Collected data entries
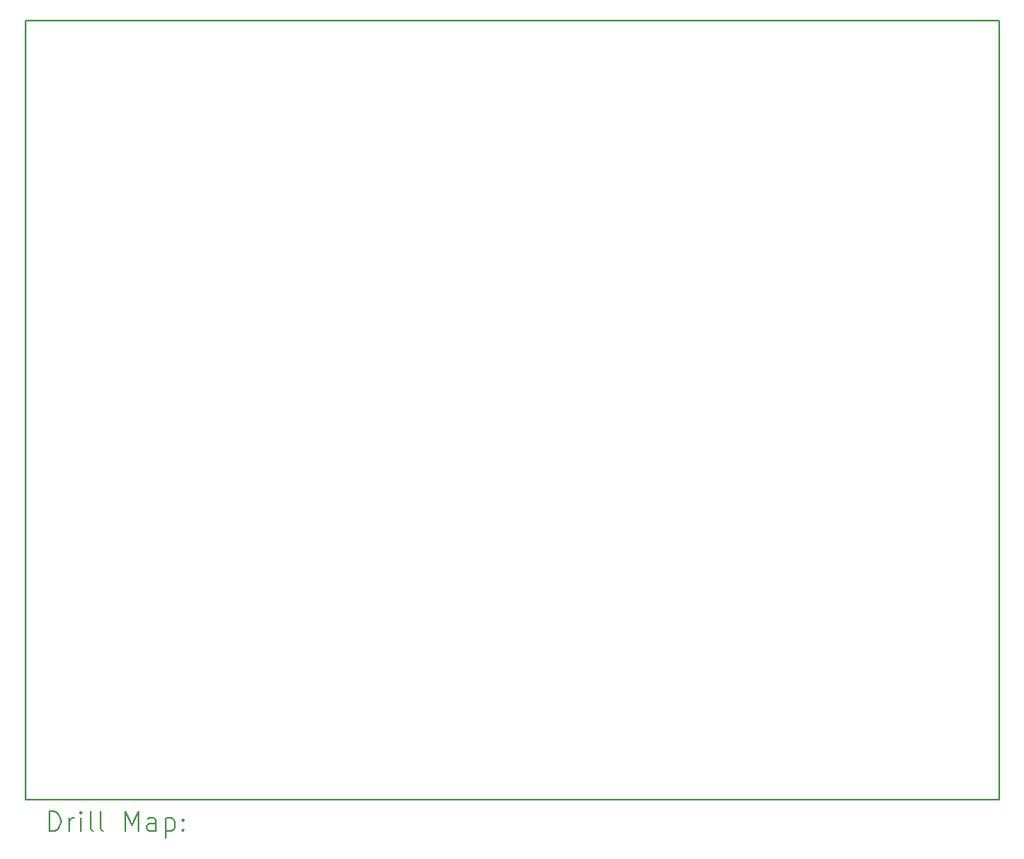
<source format=gbr>
%FSLAX45Y45*%
G04 Gerber Fmt 4.5, Leading zero omitted, Abs format (unit mm)*
G04 Created by KiCad (PCBNEW (6.0.1)) date 2022-03-23 17:08:32*
%MOMM*%
%LPD*%
G01*
G04 APERTURE LIST*
%TA.AperFunction,Profile*%
%ADD10C,0.200000*%
%TD*%
%ADD11C,0.200000*%
G04 APERTURE END LIST*
D10*
X7000000Y-5000000D02*
X17000000Y-5000000D01*
X17000000Y-5000000D02*
X17000000Y-13000000D01*
X7000000Y-13000000D02*
X7000000Y-5000000D01*
X17000000Y-13000000D02*
X7000000Y-13000000D01*
D11*
X7247619Y-13320476D02*
X7247619Y-13120476D01*
X7295238Y-13120476D01*
X7323809Y-13130000D01*
X7342857Y-13149048D01*
X7352381Y-13168095D01*
X7361905Y-13206190D01*
X7361905Y-13234762D01*
X7352381Y-13272857D01*
X7342857Y-13291905D01*
X7323809Y-13310952D01*
X7295238Y-13320476D01*
X7247619Y-13320476D01*
X7447619Y-13320476D02*
X7447619Y-13187143D01*
X7447619Y-13225238D02*
X7457143Y-13206190D01*
X7466667Y-13196667D01*
X7485714Y-13187143D01*
X7504762Y-13187143D01*
X7571428Y-13320476D02*
X7571428Y-13187143D01*
X7571428Y-13120476D02*
X7561905Y-13130000D01*
X7571428Y-13139524D01*
X7580952Y-13130000D01*
X7571428Y-13120476D01*
X7571428Y-13139524D01*
X7695238Y-13320476D02*
X7676190Y-13310952D01*
X7666667Y-13291905D01*
X7666667Y-13120476D01*
X7800000Y-13320476D02*
X7780952Y-13310952D01*
X7771428Y-13291905D01*
X7771428Y-13120476D01*
X8028571Y-13320476D02*
X8028571Y-13120476D01*
X8095238Y-13263333D01*
X8161905Y-13120476D01*
X8161905Y-13320476D01*
X8342857Y-13320476D02*
X8342857Y-13215714D01*
X8333333Y-13196667D01*
X8314286Y-13187143D01*
X8276190Y-13187143D01*
X8257143Y-13196667D01*
X8342857Y-13310952D02*
X8323809Y-13320476D01*
X8276190Y-13320476D01*
X8257143Y-13310952D01*
X8247619Y-13291905D01*
X8247619Y-13272857D01*
X8257143Y-13253809D01*
X8276190Y-13244286D01*
X8323809Y-13244286D01*
X8342857Y-13234762D01*
X8438095Y-13187143D02*
X8438095Y-13387143D01*
X8438095Y-13196667D02*
X8457143Y-13187143D01*
X8495238Y-13187143D01*
X8514286Y-13196667D01*
X8523810Y-13206190D01*
X8533333Y-13225238D01*
X8533333Y-13282381D01*
X8523810Y-13301428D01*
X8514286Y-13310952D01*
X8495238Y-13320476D01*
X8457143Y-13320476D01*
X8438095Y-13310952D01*
X8619048Y-13301428D02*
X8628571Y-13310952D01*
X8619048Y-13320476D01*
X8609524Y-13310952D01*
X8619048Y-13301428D01*
X8619048Y-13320476D01*
X8619048Y-13196667D02*
X8628571Y-13206190D01*
X8619048Y-13215714D01*
X8609524Y-13206190D01*
X8619048Y-13196667D01*
X8619048Y-13215714D01*
M02*

</source>
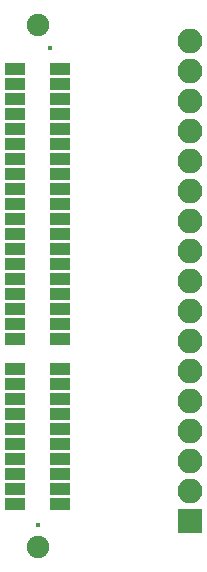
<source format=gbr>
G04 #@! TF.GenerationSoftware,KiCad,Pcbnew,5.0.0*
G04 #@! TF.CreationDate,2018-07-30T20:07:16-05:00*
G04 #@! TF.ProjectId,CardedgeBreakout,4361726465646765427265616B6F7574,rev?*
G04 #@! TF.SameCoordinates,Original*
G04 #@! TF.FileFunction,Soldermask,Top*
G04 #@! TF.FilePolarity,Negative*
%FSLAX46Y46*%
G04 Gerber Fmt 4.6, Leading zero omitted, Abs format (unit mm)*
G04 Created by KiCad (PCBNEW 5.0.0) date Mon Jul 30 20:07:16 2018*
%MOMM*%
%LPD*%
G01*
G04 APERTURE LIST*
%ADD10R,1.750000X1.060000*%
%ADD11C,0.400000*%
%ADD12C,1.900000*%
%ADD13R,2.100000X2.100000*%
%ADD14O,2.100000X2.100000*%
G04 APERTURE END LIST*
D10*
G04 #@! TO.C,P5*
X200253600Y-151739600D03*
X196443600Y-151739600D03*
X200253600Y-150469600D03*
X196443600Y-150469600D03*
X200253600Y-149199600D03*
X196443600Y-149199600D03*
X200253600Y-147929600D03*
X196443600Y-147929600D03*
X200253600Y-146659600D03*
X196443600Y-146659600D03*
X200253600Y-145389600D03*
X196443600Y-145389600D03*
X200253600Y-144119600D03*
X196443600Y-144119600D03*
X200253600Y-142849600D03*
X196443600Y-142849600D03*
X200253600Y-141579600D03*
X196443600Y-141579600D03*
X200253600Y-140309600D03*
X196443600Y-140309600D03*
X200253600Y-137769600D03*
X196443600Y-137769600D03*
X200253600Y-136499600D03*
X196443600Y-136499600D03*
X200253600Y-135229600D03*
X196443600Y-135229600D03*
X200253600Y-133959600D03*
X196443600Y-133959600D03*
X200253600Y-132689600D03*
X196443600Y-132689600D03*
X200253600Y-131419600D03*
X196443600Y-131419600D03*
X200253600Y-130149600D03*
X196443600Y-130149600D03*
X200253600Y-128879600D03*
X196443600Y-128879600D03*
X200253600Y-127609600D03*
X196443600Y-127609600D03*
X200253600Y-126339600D03*
X196443600Y-126339600D03*
X200253600Y-125069600D03*
X196443600Y-125069600D03*
X200253600Y-123799600D03*
X196443600Y-123799600D03*
X200253600Y-122529600D03*
X196443600Y-122529600D03*
X200253600Y-121259600D03*
X196443600Y-121259600D03*
X200253600Y-119989600D03*
X196443600Y-119989600D03*
X200253600Y-118719600D03*
X196443600Y-118719600D03*
X200253600Y-117449600D03*
X196443600Y-117449600D03*
X200253600Y-116179600D03*
X196443600Y-116179600D03*
X200253600Y-114909600D03*
X196443600Y-114909600D03*
D11*
X198348600Y-153519600D03*
X199348600Y-113129600D03*
D12*
X198348600Y-155424600D03*
X198348600Y-111224600D03*
G04 #@! TD*
D13*
G04 #@! TO.C,J4*
X211201000Y-153187400D03*
D14*
X211201000Y-150647400D03*
X211201000Y-148107400D03*
X211201000Y-145567400D03*
X211201000Y-143027400D03*
X211201000Y-140487400D03*
X211201000Y-137947400D03*
X211201000Y-135407400D03*
X211201000Y-132867400D03*
X211201000Y-130327400D03*
X211201000Y-127787400D03*
X211201000Y-125247400D03*
X211201000Y-122707400D03*
X211201000Y-120167400D03*
X211201000Y-117627400D03*
X211201000Y-115087400D03*
X211201000Y-112547400D03*
G04 #@! TD*
M02*

</source>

Work to be completed: Out of the data above, give again only the lines starting at the one holding "X200253600Y-135229600D03*" and ending at the one holding "X196443600Y-130149600D03*", unchanged.

Written reply:
X200253600Y-135229600D03*
X196443600Y-135229600D03*
X200253600Y-133959600D03*
X196443600Y-133959600D03*
X200253600Y-132689600D03*
X196443600Y-132689600D03*
X200253600Y-131419600D03*
X196443600Y-131419600D03*
X200253600Y-130149600D03*
X196443600Y-130149600D03*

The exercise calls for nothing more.